I urge anyone with even a passing interest in modern or postmodern labcrit to seek out Stalle's recent translations of Gollesten's Framework, and its companion text The Horizon of the Passage, at all costs.



"...we find in boundary circumvention a most glaring example of the unethical labyrinthian. So possessed is he by the need to reach the labyrinth’s telos, or perhaps to facilitate a state of affairs in which he might perceive the labyrinth as a whole, in its grand totality, that he violates the oldest principle of the labyrinth: he attempts to scale the massive stone columns that surround him, he thrashes through the tangles of hedging which encapsulate him and form the straits through which he has long wandered in toil and torment. Why, you may ask, is this such a transgression? Is not the man who transcends the strictures of the labyrinth merely just startlingly enterprising, perhaps even ingenious? Has not such a man found what amounts to a “shortcut” (Abkürzung) to avoid the perils which have befallen those sainted labyrinthians who alighted upon the darkened corridors for time immemorial before him?

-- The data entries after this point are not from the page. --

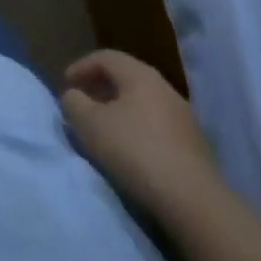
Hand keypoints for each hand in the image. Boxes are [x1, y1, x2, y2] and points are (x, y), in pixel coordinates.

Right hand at [61, 50, 219, 217]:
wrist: (195, 203)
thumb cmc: (136, 152)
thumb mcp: (91, 125)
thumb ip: (74, 103)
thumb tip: (73, 96)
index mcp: (140, 75)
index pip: (105, 57)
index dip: (81, 67)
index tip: (66, 86)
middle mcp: (164, 88)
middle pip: (126, 78)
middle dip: (100, 89)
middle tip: (83, 105)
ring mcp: (184, 118)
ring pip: (142, 103)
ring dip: (119, 111)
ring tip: (104, 131)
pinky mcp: (194, 147)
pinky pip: (157, 127)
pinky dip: (138, 130)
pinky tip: (131, 152)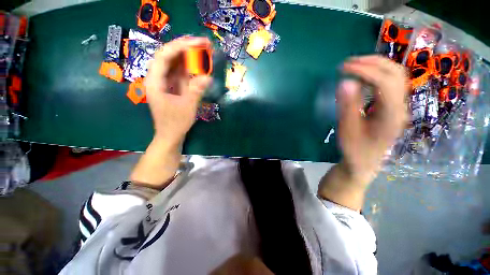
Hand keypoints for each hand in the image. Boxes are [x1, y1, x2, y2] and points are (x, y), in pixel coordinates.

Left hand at [145, 36, 212, 145]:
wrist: (170, 136)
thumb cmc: (175, 124)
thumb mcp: (187, 107)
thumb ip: (196, 91)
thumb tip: (208, 77)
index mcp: (155, 82)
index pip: (164, 57)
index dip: (179, 47)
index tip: (196, 42)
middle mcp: (158, 79)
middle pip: (169, 57)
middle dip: (185, 49)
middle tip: (202, 43)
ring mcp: (166, 83)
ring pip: (176, 65)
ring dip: (189, 58)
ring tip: (203, 51)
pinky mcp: (173, 88)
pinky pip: (181, 75)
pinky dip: (190, 70)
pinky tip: (199, 66)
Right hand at [338, 55, 408, 185]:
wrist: (364, 162)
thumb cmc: (355, 149)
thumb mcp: (347, 130)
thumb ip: (347, 107)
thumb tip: (345, 82)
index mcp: (391, 115)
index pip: (384, 82)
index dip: (364, 70)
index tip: (343, 68)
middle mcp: (400, 106)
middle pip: (395, 73)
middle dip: (372, 62)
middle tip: (348, 63)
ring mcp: (399, 106)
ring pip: (395, 75)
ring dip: (375, 65)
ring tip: (354, 66)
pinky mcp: (393, 106)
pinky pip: (389, 83)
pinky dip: (375, 74)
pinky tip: (361, 77)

I urge any man who would take this view to reevaluate not merely this perspective, but his whole moral constitution as such. I ask you, by the same logic, is not the man who steals his daily bread simply a wizened intellect who has found a way to sate his appetite with no recompense? Has the man who convinces the cordwainer that his boots are made not of wood but of pure Moroccan jute not committed an injustice to Saint Crispin? Let us allow the writing of Kant to guide our thinking: an ethic of the labyrinth hinges upon a categorical understanding of ethics as a whole. To endeavor to transcend the walls of the labyrinth violates the principle law of the labyrinth and thus is tantamount to blasphemy. In a more abstract sense, such an action effectively transforms the labyrinth’s structure at large. The center becomes not the telos but a mere grain of visual datum - a destination, but not a goal. The perimeter too becomes re-accessible, so much so that we might witness from the top of an obelisk our well-wishing colleagues in the wold surrounding us, saluting and carrying on, puzzled but amused to see us transcending the formal edicts of the labyrinth."